Deploying these models as private endpoints offers several advantages. First, it allows for enhanced data privacy, as sensitive information remains within your own private network and infrastructure, reducing exposure to potential breaches. This facilitates compliance with industry regulations by enabling organizations to manage their data according to specific governance policies.
Working with John Snow Labs API endpoints is straightforward. You get rapid access to advanced language models with minimal setup, while eliminating the limitations of relying on specific programming languages. This flexibility allows you to work across different platforms and languages, unlocking valuable insights, automating text processing tasks, and driving innovation—all while maintaining high standards of security and operational efficiency.
Subscribing, deploying, and managing these API endpoints is also effortless. You can easily adjust resources according to your processing needs. With just a few clicks, you can subscribe to the desired Language Models, deploy them as private endpoints on your preferred cloud platform, and easily scale or stop them as your workloads demand. This flexibility ensures optimal resource utilization while keeping costs in check, without the hassle of long-term commitments, complex configurations, and without compromising on speed or reliability.
AWS SageMaker
You can discover the language models available on AWS SageMaker by visiting this page.

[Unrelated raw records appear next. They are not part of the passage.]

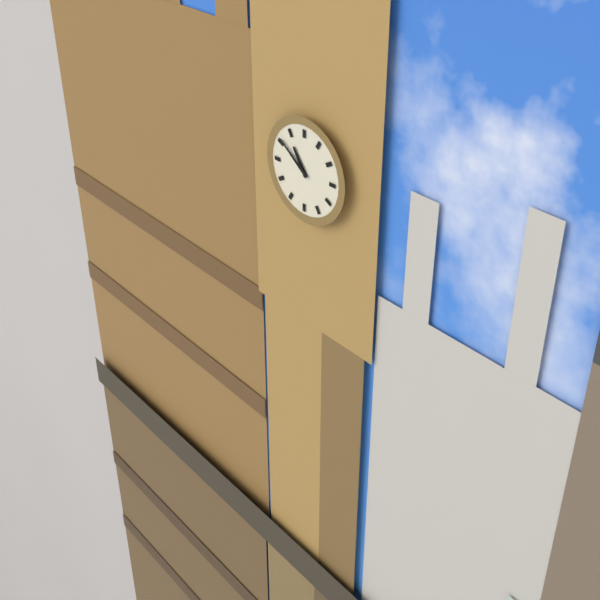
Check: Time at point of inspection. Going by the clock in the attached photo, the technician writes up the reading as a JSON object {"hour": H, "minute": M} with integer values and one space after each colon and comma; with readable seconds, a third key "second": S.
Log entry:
{"hour": 10, "minute": 51}
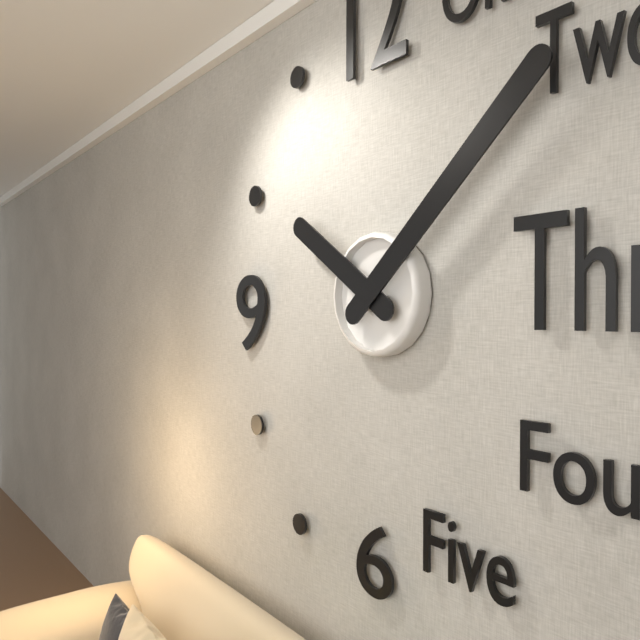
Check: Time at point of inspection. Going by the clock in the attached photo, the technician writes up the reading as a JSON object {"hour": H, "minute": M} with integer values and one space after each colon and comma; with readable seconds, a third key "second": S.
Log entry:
{"hour": 10, "minute": 8}
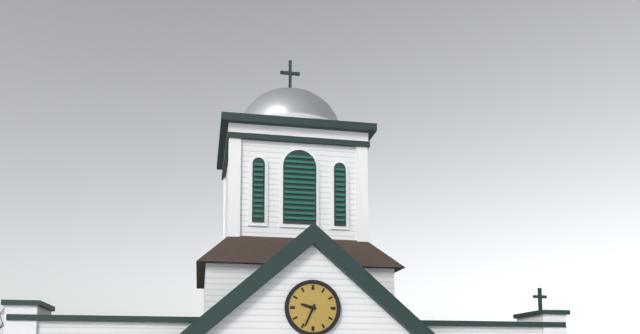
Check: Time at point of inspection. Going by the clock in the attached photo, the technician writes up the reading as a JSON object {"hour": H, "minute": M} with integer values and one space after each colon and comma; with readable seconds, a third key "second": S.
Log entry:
{"hour": 9, "minute": 34}
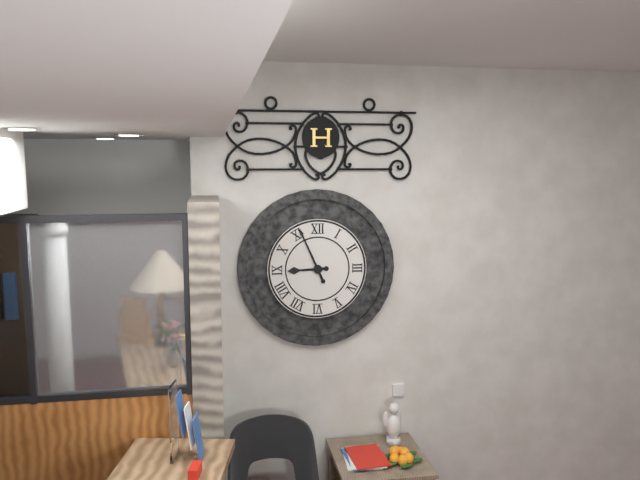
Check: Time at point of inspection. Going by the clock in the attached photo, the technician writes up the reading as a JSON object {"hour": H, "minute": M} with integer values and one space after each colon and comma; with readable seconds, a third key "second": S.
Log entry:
{"hour": 8, "minute": 56}
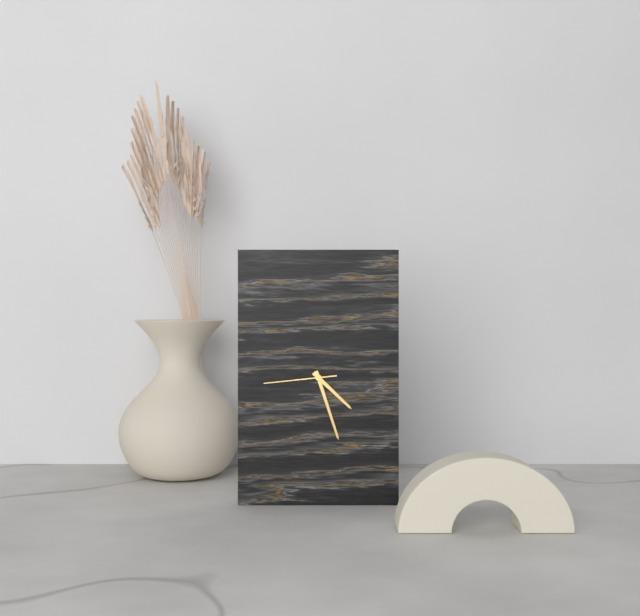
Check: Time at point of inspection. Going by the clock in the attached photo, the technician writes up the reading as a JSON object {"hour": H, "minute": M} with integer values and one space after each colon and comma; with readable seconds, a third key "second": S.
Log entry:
{"hour": 4, "minute": 27, "second": 44}
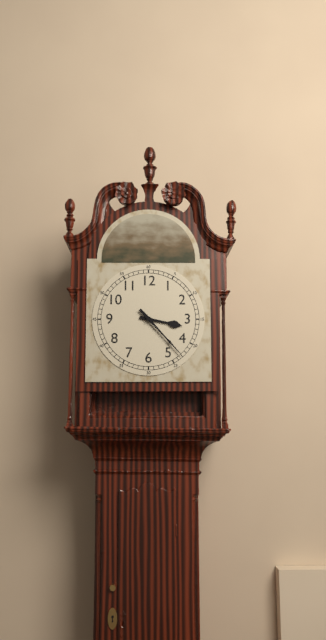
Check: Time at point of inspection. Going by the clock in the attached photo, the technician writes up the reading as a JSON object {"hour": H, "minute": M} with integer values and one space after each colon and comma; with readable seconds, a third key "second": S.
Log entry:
{"hour": 3, "minute": 23}
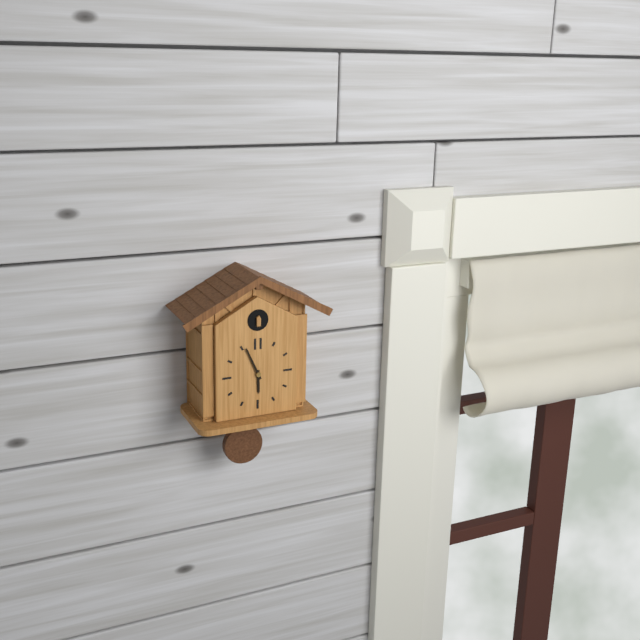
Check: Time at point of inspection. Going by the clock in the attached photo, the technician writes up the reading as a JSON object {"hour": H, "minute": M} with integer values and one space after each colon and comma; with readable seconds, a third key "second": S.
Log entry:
{"hour": 5, "minute": 56}
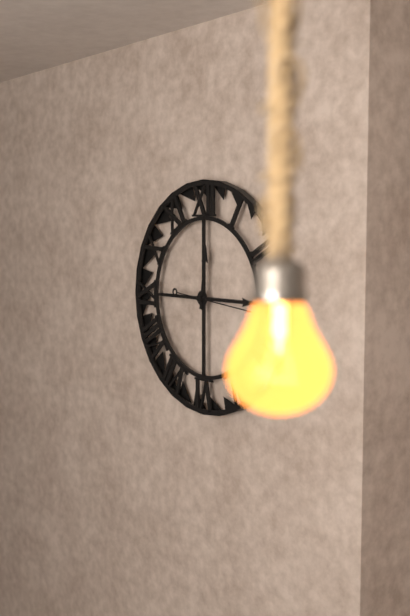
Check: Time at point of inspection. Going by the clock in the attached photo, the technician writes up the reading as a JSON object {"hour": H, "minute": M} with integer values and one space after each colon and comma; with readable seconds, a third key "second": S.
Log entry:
{"hour": 12, "minute": 15, "second": 16}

The following video illustrates the steps to discover the language models available as API endpoints on AWS Sagemaker via the NLP Models Hub, how to subscribe to those, how to deploy them, how to query them and how to stop them.
Snowflake
You can discover the language models available on Snowflake Marketplace by visiting this page.
The following video illustrates the steps to discover the language models available as API endpoints on Snowflake via the NLP Models Hub, how to subscribe to those, how to deploy them, how to query them and how to stop them.
Databricks
You can discover the language models available on Databricks Marketplace by visiting this page.
The following video illustrates the steps to discover the language models available as API endpoints on Databricks via the NLP Models Hub, how to subscribe to those, how to deploy them, how to query them and how to stop them.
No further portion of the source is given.